In the cooling shade of the majestic trees I see a dozen statues depicting voodoo gods. Nadal tells me about the significance of each, but I can barely concentrate, enchanted by the whispering trees and the sun seeping through the thick foliage, giving the statues a mysterious look. One god cannot be overlooked though: with an enormous phallus in erection, he symbolises fertility and virility.
We walk around looking at various shrines and sacred trees. One of the kings of Ouidah transformed himself into one of the trees, which is now marked with a white canvas and a stone on which people leave offerings. Instructed by Nadal, I stroke the tree with my left hand and make a wish. You now have to offer something to the divinity, says Nadal. I take a 500 franc coin out of my pocket and hope the gods won’t realise how stingy I am. Another tree is said to have fallen during a storm. Builders were called to lift it up and replant it, but before they got to the forest, the tree rose by itself.
As we walk around, a strange sound breaks the silence, something between chirping of birds and squeaks of a mouse. When I ask Nadal about it, he claps his hands and the sky darkens for a few seconds: a cloud of bats takes off from the trees and flies into the sky.
The forest is cool and quiet and we linger on, unwilling to leave that peaceful space. I examine a statue that represents religious syncretism of Benin: it holds an incense in one hand, the symbol of Christianity, and a kind of sickle in the other, the symbol of the Vodun religion. I ask Nadal about a banner we saw earlier on the road, something about a festival of twins. My guide explains that twins are worshipped in Benin.

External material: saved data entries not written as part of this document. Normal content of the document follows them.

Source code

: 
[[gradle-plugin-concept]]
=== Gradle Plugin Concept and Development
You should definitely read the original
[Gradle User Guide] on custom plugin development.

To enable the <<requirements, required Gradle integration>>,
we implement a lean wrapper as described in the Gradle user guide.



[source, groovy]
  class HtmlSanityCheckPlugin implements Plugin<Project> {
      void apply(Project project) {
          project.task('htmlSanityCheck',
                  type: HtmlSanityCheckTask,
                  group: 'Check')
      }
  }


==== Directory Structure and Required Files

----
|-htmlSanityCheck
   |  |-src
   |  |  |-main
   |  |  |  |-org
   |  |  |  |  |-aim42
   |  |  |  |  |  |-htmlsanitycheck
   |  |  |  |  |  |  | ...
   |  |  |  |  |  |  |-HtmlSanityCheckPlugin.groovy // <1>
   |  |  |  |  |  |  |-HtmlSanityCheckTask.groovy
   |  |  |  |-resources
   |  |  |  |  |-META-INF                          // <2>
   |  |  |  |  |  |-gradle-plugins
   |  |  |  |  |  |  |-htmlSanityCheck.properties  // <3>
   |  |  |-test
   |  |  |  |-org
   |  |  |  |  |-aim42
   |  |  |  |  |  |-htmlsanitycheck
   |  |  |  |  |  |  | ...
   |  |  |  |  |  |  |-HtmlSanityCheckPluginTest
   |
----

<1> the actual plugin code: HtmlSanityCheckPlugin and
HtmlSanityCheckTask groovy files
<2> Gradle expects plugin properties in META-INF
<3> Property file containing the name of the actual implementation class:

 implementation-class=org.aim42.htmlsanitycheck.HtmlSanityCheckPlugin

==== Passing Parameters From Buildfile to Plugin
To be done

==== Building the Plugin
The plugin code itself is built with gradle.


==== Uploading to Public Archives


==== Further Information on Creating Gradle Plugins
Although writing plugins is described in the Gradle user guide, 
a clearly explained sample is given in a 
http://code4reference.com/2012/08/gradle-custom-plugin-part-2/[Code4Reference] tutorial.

I have a twin brother, says Jules unexpectedly. He hasn’t uttered a word since we entered the forest and we’ve almost forgotten about his presence. He reaches into his pocket and takes out a 30 cm tall wooden doll. He carries it with him everywhere and puts it on the table when he eats, so that his brother can eat with him. Wherever I go, my brother is with me. He has saved my life many times, he says. A few weeks ago I went out to a club with my friends and at one point I felt like I had to leave immediately. I did, and later I found out that a group of armed thugs forced entry into the club an hour after I’d left and killed five people.
We say goodbye to Nadal on the road outside the Sacred Forest and start driving back towards Cotonou. It is 5 pm and the sand roads of Oudah are full of barefoot children in school uniforms. They wave at me and I wave back. We slow down at an intersection to let the children cross. Suddenly I hear a faint tap on my window, I turn my head fully expecting to see a smiling face of a child, and I scream in horror. A terrifying red face with horns and long yellow teeth is staring right at me. Jules slams on the breaks. It’s just a mask, he laughs. I laugh too, although my heart is still beating like mad. I get out of the car to look for my monster. Actually, there are three of them, the red one on foot, and two on stilts. I try to ask them why they’re dressed like that but I can’t make out the answer from under their masks. They ask me for money and, still unsettled, I give them 2000 francs. That’s four times more than my offering to the gods in the Sacred Forest, but these guys are here, very real and, even to my usually rational disposition, a bit scary.